America’s renowned geostrategist, Zbigniew Brzezinski, proclaimed in 2016 that the most dangerous scenario facing the US would be a grand coalition of China and Russia, united not by ideology but by complimentary grievances. The thesis proposed by Emeritus Professor Paul Dibb in this ANU public lecture is that such a grand coalition of China and Russia is now fast becoming a geopolitical fact in the present era of growing tensions among the major powers. China and Russia are the two leading revisionist powers leagued together in their disdain for the West. Both these authoritarian states see a West that they believe is preoccupied with debilitating political challenges at home. The evidence now is accumulating to suggest that the relationship between China and Russia is strengthening to be at its closest since the 1950s.

If the China-Russia military partnership continues its upward trend, it will inevitably seek to undermine the international security order by challenging the system of US-centred alliances in the Asia-Pacific region and Europe. Moreover, both China and Russia have outstanding territorial ambitions to demonstrate their great power status So, what are the chances of Beijing and Moscow concluding that now is the time to challenge the West and take advantage of what they both consider to be Western weaknesses? Paul Dibb will explore the pros and cons of this proposition and its implications for the security of the West, including Australia.

Paul Dibb is Emeritus Professor of strategic studies in the College of Asia and the Pacific at The Australian National University where he was Head of the Strategic and Defence Studies Centre from 1991 to 2004. His previous positions include: Deputy Secretary for Strategy and Intelligence in the Department of Defence, Director of the Defence Intelligence Organisation, and Head of the National Assessments Staff in the National Intelligence Committee.
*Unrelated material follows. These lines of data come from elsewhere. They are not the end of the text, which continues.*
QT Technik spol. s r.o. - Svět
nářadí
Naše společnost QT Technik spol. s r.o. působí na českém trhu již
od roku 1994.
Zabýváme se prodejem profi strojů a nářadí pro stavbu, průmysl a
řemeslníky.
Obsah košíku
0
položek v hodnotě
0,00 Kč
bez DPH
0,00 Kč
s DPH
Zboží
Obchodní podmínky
He is the author of 5 books and 4 reports to government, as well as more than 150 academic articles and monographs about the security of the Asia-Pacific region, the US alliance, and Australia’s defence policy. He wrote the 1986 Review of Australia’s Defence Capabilities (the Dibb Report) and was the primary author of the 1987 Defence White Paper. His latest book is Inside the Wilderness of Mirrors: Australia and the Threat from the Soviet Union in the Cold War and Russia Today, Melbourne University Press 2018.